Exercise requirements: Show all lines from the listing below that contain "text".

----

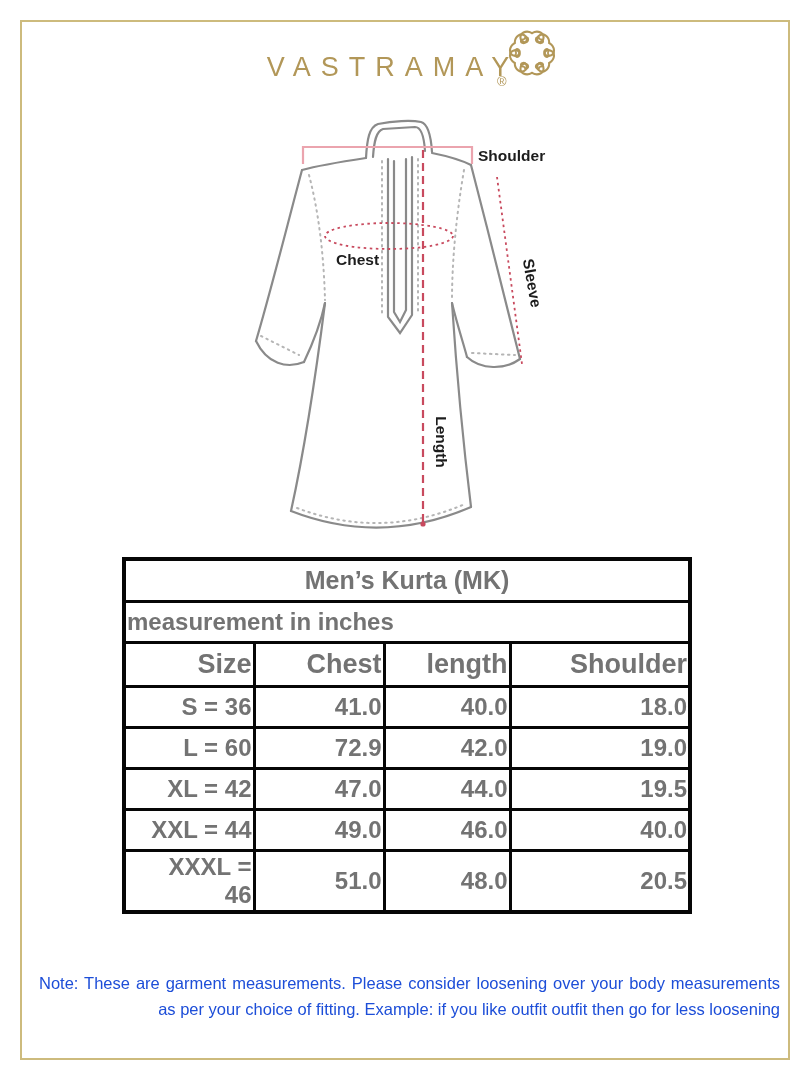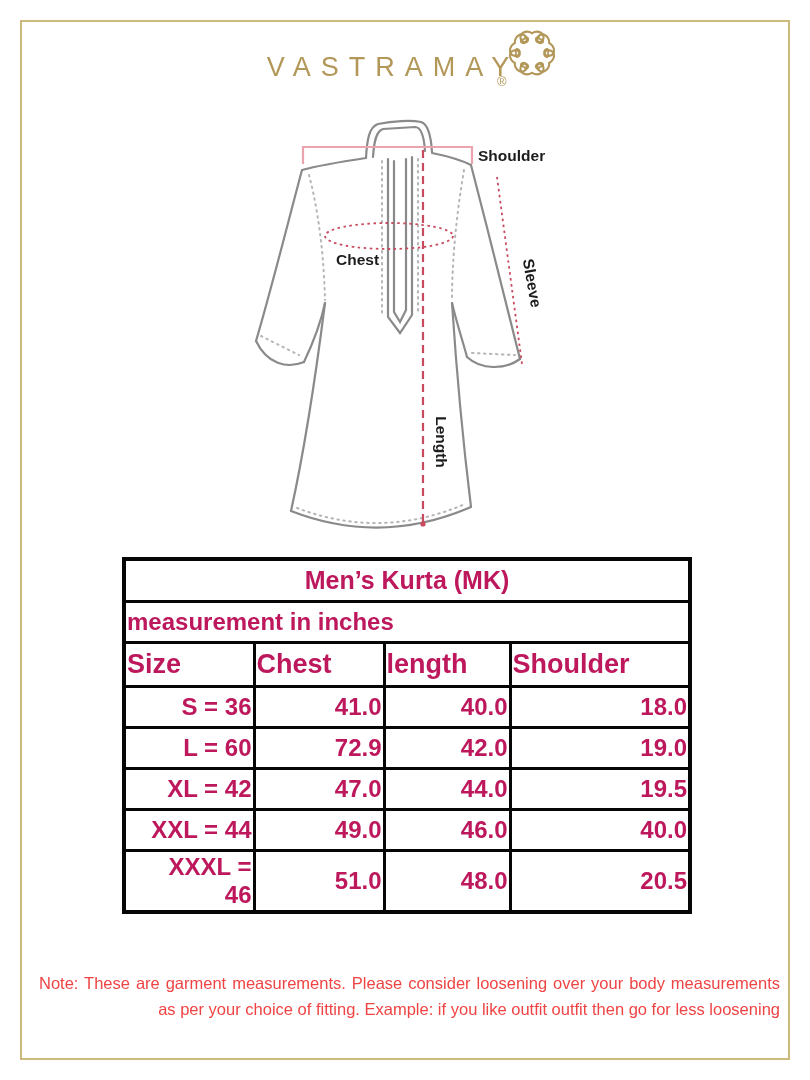--- a/index.html
+++ b/index.html
@@ -30,7 +30,7 @@
   
   .size-table{
     position:absolute;left:122px;top:557px;width:566px;
-    border-collapse:collapse;table-layout:fixed;color:#be185d;
+    border-collapse:collapse;table-layout:fixed;color:#737373;
     font-family:"Liberation Sans",sans-serif;
   }
   .size-table td{border:3px solid #060606;vertical-align:middle;}

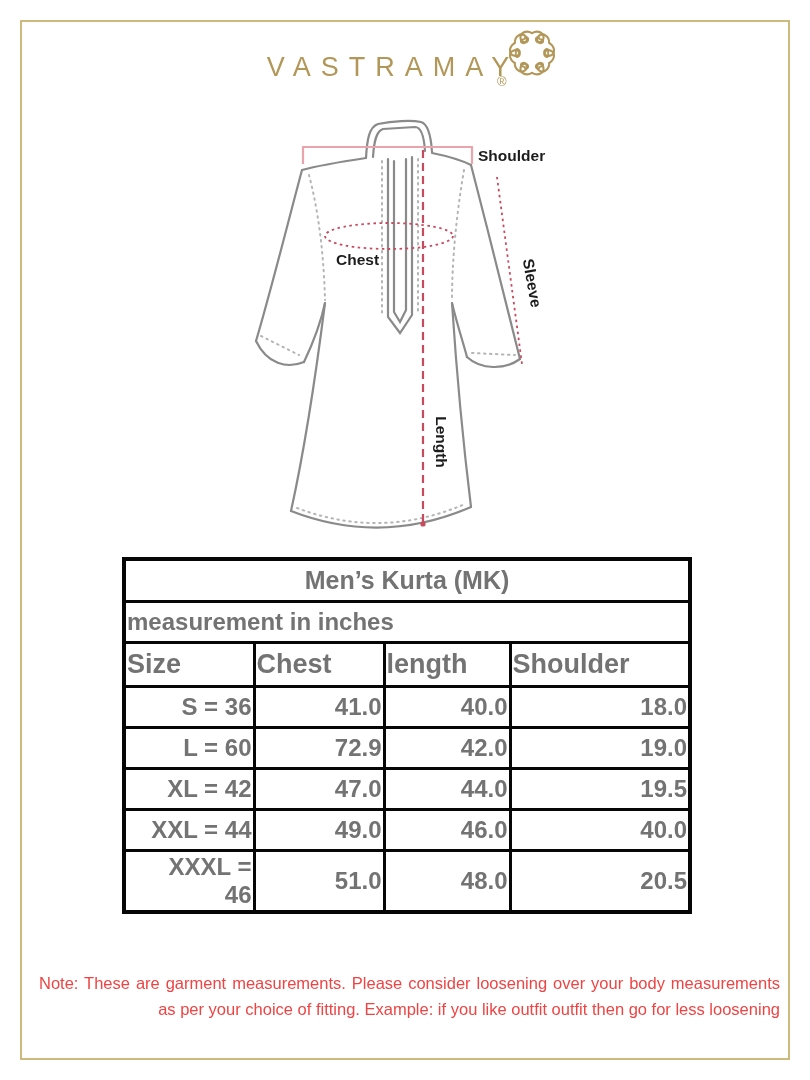--- a/index.html
+++ b/index.html
@@ -37,7 +37,7 @@
   .size-table{border:4px solid #060606;}
   tr.title-row td{height:37px;font-size:25px;font-weight:bold;text-align:center;}
   tr.subtitle-row td{height:36px;font-size:24px;font-weight:bold;text-align:left;}
-  tr.head-row td{height:39px;font-size:27px;font-weight:bold;text-align:left;}
+  tr.head-row td{height:39px;font-size:27px;font-weight:bold;text-align:right;}
   tr.data-row td{height:36px;font-size:24px;font-weight:bold;text-align:right;}
   td.size-cell{text-align:left;padding-left:12px;}
   

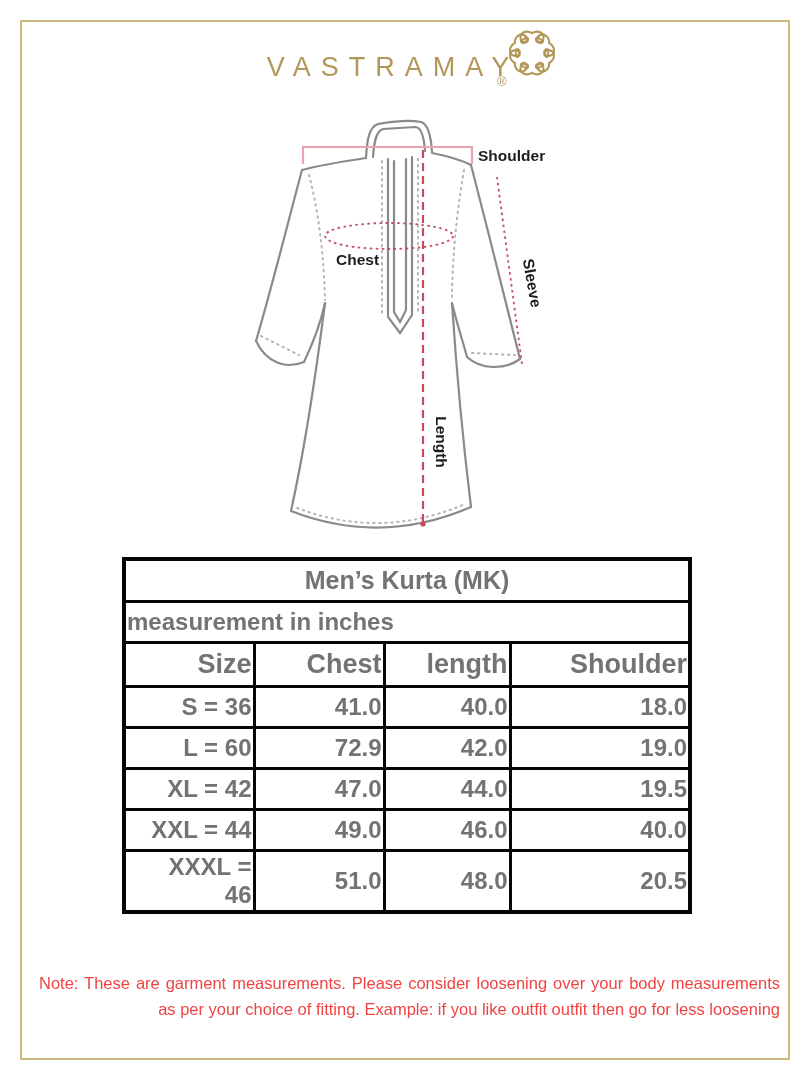--- a/index.html
+++ b/index.html
@@ -43,7 +43,7 @@
   
   .note{
     position:absolute;left:39px;top:970px;width:741px;
-    font-size:16.5px;line-height:26px;color:#ef4444;
+    font-size:16.5px;line-height:26px;color:#1d4ed8;
   }
   .note-line1{text-align:justify;text-align-last:justify;}
   .note-line2{text-align:right;}

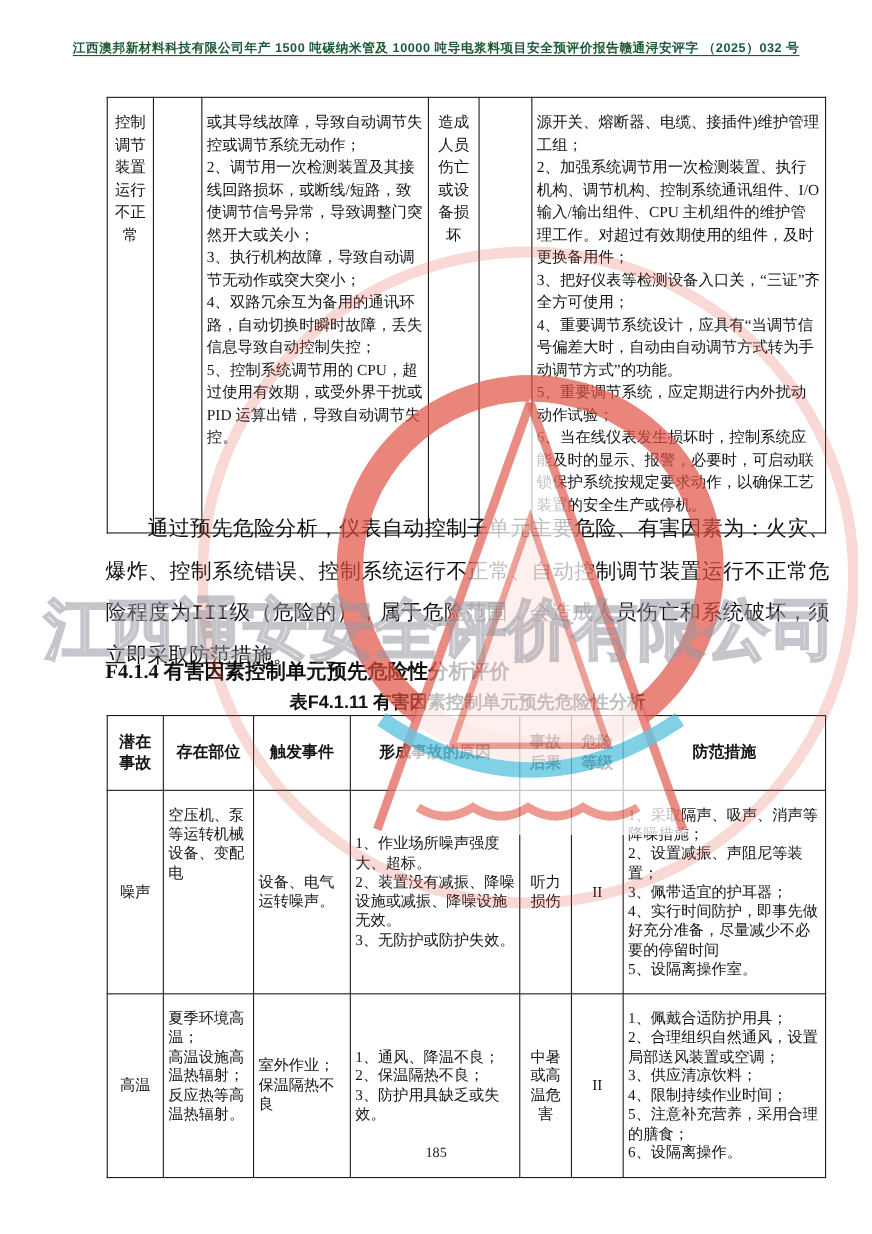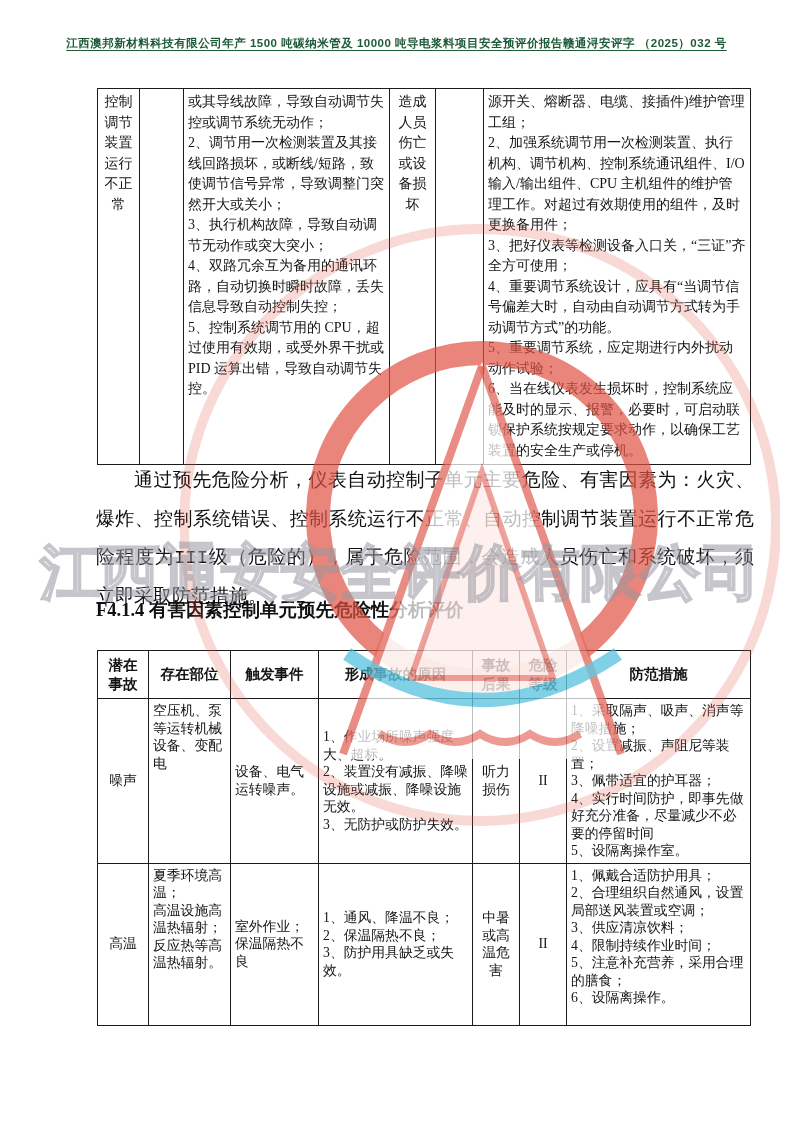--- a/index.html
+++ b/index.html
@@ -25,7 +25,7 @@
   }
   table.tbl td,table.tbl th{
     border:1.5px solid #1b1b1b;
-    padding:3px 4px;
+    padding:13px 4px;
     white-space:pre-wrap;
     word-break:break-all;
     overflow:hidden;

----

Exercise output:
   tr.title-row td{height:37px;font-size:25px;font-weight:bold;text-align:center;}
   tr.subtitle-row td{height:36px;font-size:24px;font-weight:bold;text-align:left;}
-  tr.head-row td{height:39px;font-size:27px;font-weight:bold;text-align:left;}
+  tr.head-row td{height:39px;font-size:27px;font-weight:bold;text-align:right;}
   tr.data-row td{height:36px;font-size:24px;font-weight:bold;text-align:right;}
   td.size-cell{text-align:left;padding-left:12px;}
   .note-line1{text-align:justify;text-align-last:justify;}
   .note-line2{text-align:right;}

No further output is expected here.